What are the top three tips you would provide aspiring physicians?
“Number one: Be prepared and understand you may be the only one in a patient's life at a particular time that makes a huge impact on their quality of life.
“A great medical student anticipates that this is not an easy journey. Two years of biology, chemistry, physics, and math is a lot of work, and it's not just taking the classes, but it's doing well because you may be the one person who finds the diagnosis, treats it effectively, or recognizes a symptom that keeps that patient alive. So, those two things. Be prepared and then recognize your importance in the lives of the people that you take care of.

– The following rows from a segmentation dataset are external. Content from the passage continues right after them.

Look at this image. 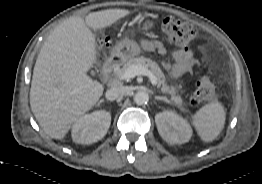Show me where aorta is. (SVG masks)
Returning <instances> with one entry per match:
<instances>
[{"instance_id":"762f6f07","label":"aorta","mask_w":262,"mask_h":184,"mask_svg":"<svg viewBox=\"0 0 262 184\" xmlns=\"http://www.w3.org/2000/svg\"><path fill=\"white\" fill-rule=\"evenodd\" d=\"M134 102L138 105H144L147 104L149 101V95L145 91H138L134 95Z\"/></svg>"}]
</instances>
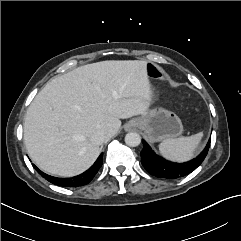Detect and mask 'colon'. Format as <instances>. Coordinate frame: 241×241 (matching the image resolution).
<instances>
[{"mask_svg": "<svg viewBox=\"0 0 241 241\" xmlns=\"http://www.w3.org/2000/svg\"><path fill=\"white\" fill-rule=\"evenodd\" d=\"M170 72L164 69L162 64L154 60H147L144 63V77L151 81H168L170 79Z\"/></svg>", "mask_w": 241, "mask_h": 241, "instance_id": "5ec220e1", "label": "colon"}]
</instances>
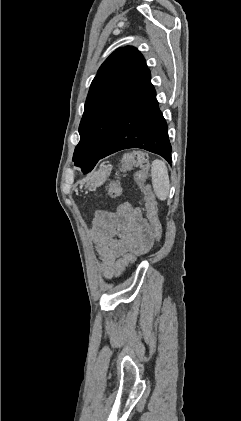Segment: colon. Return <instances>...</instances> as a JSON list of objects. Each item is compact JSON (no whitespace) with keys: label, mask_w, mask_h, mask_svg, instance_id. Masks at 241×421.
<instances>
[{"label":"colon","mask_w":241,"mask_h":421,"mask_svg":"<svg viewBox=\"0 0 241 421\" xmlns=\"http://www.w3.org/2000/svg\"><path fill=\"white\" fill-rule=\"evenodd\" d=\"M132 168H138L135 173V180L142 188L144 193V201L147 217L154 230L156 239H159L162 235V227L158 219L156 202L149 186L145 185L149 169V161L147 155L142 151H133L123 156L121 160L120 172H126ZM121 194V187L118 179L111 180L107 185V195L110 198H117ZM136 257L131 254L122 256L117 261L116 275L121 276L125 269L134 264Z\"/></svg>","instance_id":"obj_1"}]
</instances>
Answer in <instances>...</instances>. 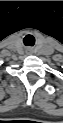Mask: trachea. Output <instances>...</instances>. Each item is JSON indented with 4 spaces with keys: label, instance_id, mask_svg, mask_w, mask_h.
Listing matches in <instances>:
<instances>
[{
    "label": "trachea",
    "instance_id": "trachea-1",
    "mask_svg": "<svg viewBox=\"0 0 63 123\" xmlns=\"http://www.w3.org/2000/svg\"><path fill=\"white\" fill-rule=\"evenodd\" d=\"M23 42L25 46H33L35 44V38L34 36L28 34L24 37Z\"/></svg>",
    "mask_w": 63,
    "mask_h": 123
}]
</instances>
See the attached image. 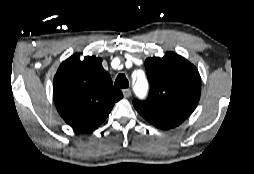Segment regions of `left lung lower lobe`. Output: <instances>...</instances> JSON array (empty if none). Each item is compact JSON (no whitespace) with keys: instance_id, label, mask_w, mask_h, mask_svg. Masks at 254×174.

“Number two: Enjoy the ride.
“There are a lot of ups and downs as you become your best self as a medical student but know that this is just the beginning of a process for the rest of your life as an excellent physician. And know that all things will not always be easy. Part of what makes you a good doctor is that you are going to run into adversity and you're going to have the tools necessary to be successful. And just as [students] think the SAT test was so hard when they took it, well, next is the MCAT. And they thought that was so hard. And then they get to USMLE parts 1, 2, and 3. That was so hard. And then they get to the board exams. It doesn't get easier. You just get better and recognizing that makes you, I believe, the best physician that you can be.
“Number three: Recognize your importance and the impact you make in patients’ lives.
“There are no small interactions with patients. There are no routines.”
While a patient may come in for a routine pap smear and preventative healthcare, Dr. Hines said a physician should always be inquisitive and document anything else of note observed during the exam.
Much has been written about different types of healthcare practices and how patients often feel as though they're going through the motions at the doctor’s office within a very specified amount of time. In addition, doctors are often so busy that they can lose sight of connection with patients. What can you say about your work with Kaiser Permanente that allows you to dig deeper to create a connection with your patients to reveal more about what is happening with their health?
“Well, I think we learn tools as Kaiser Permanente partners and we invest in the beginning. There's a whole protocol we [as physicians] learned to make sure that we are meeting the needs of the patient, so investing in the beginning – that means stopping for a moment, recognizing [a patient] as a human, finding something that you guys have in common – you do that before you walk in the room, read the chart—so once you’ve read the chart, maybe you guys have the same birthday, maybe they talked about their children with the previous exam - make a connection.
“Once you make the connection, sit down. I don't care how busy you are. If you sit down patients feel listened to … and when you do listen, listen carefully. Try not to interfere. Try not to talk. Just listen, and then once you're listening, start the exam.”